Цитата
3.8 MAP0.MUL
This file holds all the base-level terrain, and doesn't look too pretty without the static data.
The map is stored as a 768x512 matrix of blocks. A block is basically a 8x8 matrix of cells. Each individual cell contains data about the tile for that cell, and the cell's altitude. Therefore, the entire map is 6144x4096 individual cells in size.
Blocks are loaded top-to-bottom then left-to-right. Cells are loaded from blocks left-to-right then top-to-bottom.

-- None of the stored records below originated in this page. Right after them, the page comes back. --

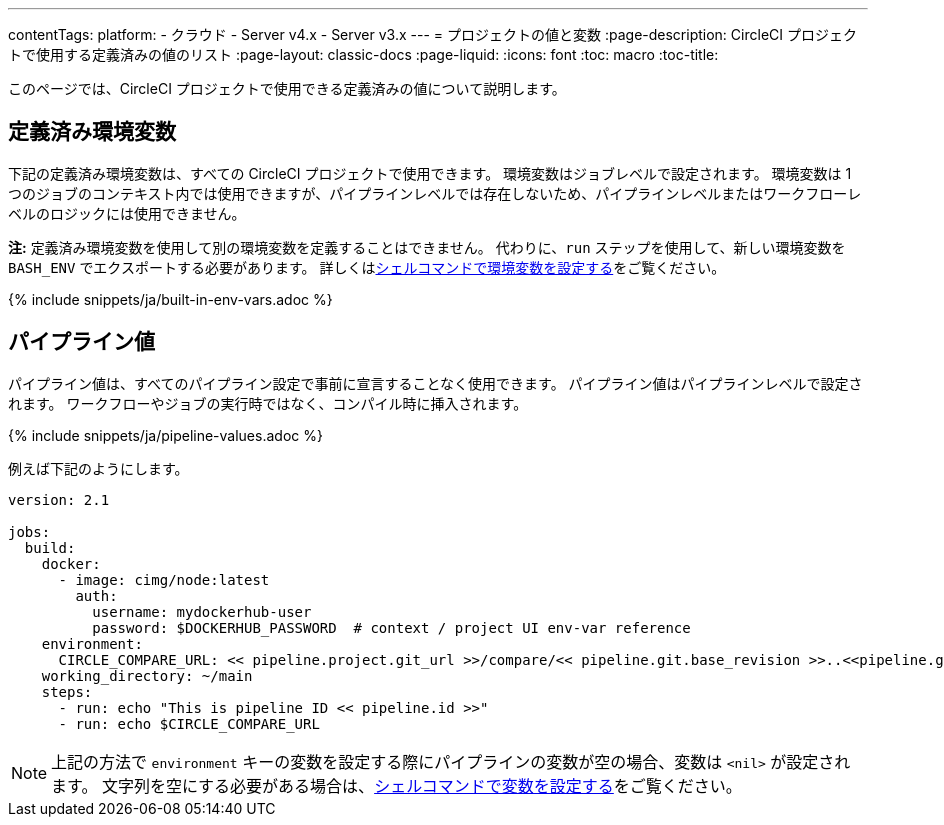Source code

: ---

contentTags:
  platform:
    - クラウド
    - Server v4.x
    - Server v3.x
---
= プロジェクトの値と変数
:page-description: CircleCI プロジェクトで使用する定義済みの値のリスト
:page-layout: classic-docs
:page-liquid:
:icons: font
:toc: macro
:toc-title:

このページでは、CircleCI プロジェクトで使用できる定義済みの値について説明します。

[#built-in-environment-variables]
== 定義済み環境変数

下記の定義済み環境変数は、すべての CircleCI プロジェクトで使用できます。 環境変数はジョブレベルで設定されます。 環境変数は 1 つのジョブのコンテキスト内では使用できますが、パイプラインレベルでは存在しないため、パイプラインレベルまたはワークフローレベルのロジックには使用できません。

**注:** 定義済み環境変数を使用して別の環境変数を定義することはできません。 代わりに、`run` ステップを使用して、新しい環境変数を `BASH_ENV` でエクスポートする必要があります。 詳しくはxref:set-environment-variable#set-an-environment-variable-in-a-shell-command[シェルコマンドで環境変数を設定する]をご覧ください。

{% include snippets/ja/built-in-env-vars.adoc %}

[#pipeline-values]
== パイプライン値

パイプライン値は、すべてのパイプライン設定で事前に宣言することなく使用できます。 パイプライン値はパイプラインレベルで設定されます。 ワークフローやジョブの実行時ではなく、コンパイル時に挿入されます。

{% include snippets/ja/pipeline-values.adoc %}

例えば下記のようにします。

```yaml
version: 2.1

jobs:
  build:
    docker:
      - image: cimg/node:latest
        auth:
          username: mydockerhub-user
          password: $DOCKERHUB_PASSWORD  # context / project UI env-var reference
    environment:
      CIRCLE_COMPARE_URL: << pipeline.project.git_url >>/compare/<< pipeline.git.base_revision >>..<<pipeline.git.revision>>
    working_directory: ~/main
    steps:
      - run: echo "This is pipeline ID << pipeline.id >>"
      - run: echo $CIRCLE_COMPARE_URL
```

NOTE: 上記の方法で `environment` キーの変数を設定する際にパイプラインの変数が空の場合、変数は `<nil>` が設定されます。 文字列を空にする必要がある場合は、xref:set-environment-variable#set-an-environment-variable-in-a-shell-command[シェルコマンドで変数を設定する]をご覧ください。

The formula used to locate an individual CELL in the file is a little complex, since you have to work out what block it is in...
If you refer to the map in blocks, then there's 512 blocks down, by 768 blocks across.
XBlock = Int(XPos/8)
YBlock = Int(YPos/8)
Block Number = (XBlock * 512) + YBlock
MAP0 (37,748,736 bytes)
393,216 [Block]s sequentially, Block = 196 bytes
DWORD header, unknown content
64 Cells
Cell (3 bytes)
0 1 2
Color Alt
UWORD cell graphic (which can be looked up in RADARCOL).
BYTE Altitude (-128..127 units above/below sea level).
Помогите вычислить номер тайла в блоке, что то не доходит как это делается.
Блок 8х8 загрузить получилось:
Код
XBlock=floor(1415/8) // Х блока
YBlock=floor(1700/8) // У блока
BlockNumber=(XBlock * 512) + YBlock //номер блока
for (i=0;i<=195;i+=1){//1 блок = 196 байтам, цикл счетчик для чтения 196 байтов
file_bin_seek(map0,(BlockNumber*196)+i)//сдвиг метки чтения в файле
data[i]=file_bin_read_byte(map0) //чтение побайтово в массив
}
cnt=6
for (ii=1;ii<=8;ii+=1){
for (iii=1;iii<=8;iii+=1){
tile[iii,ii]=data[cnt]
cnt+=3
}
}
Результат массив tile[iii,ii] с высотой тайлов всего блока, но как определить высоту у определенного тайла?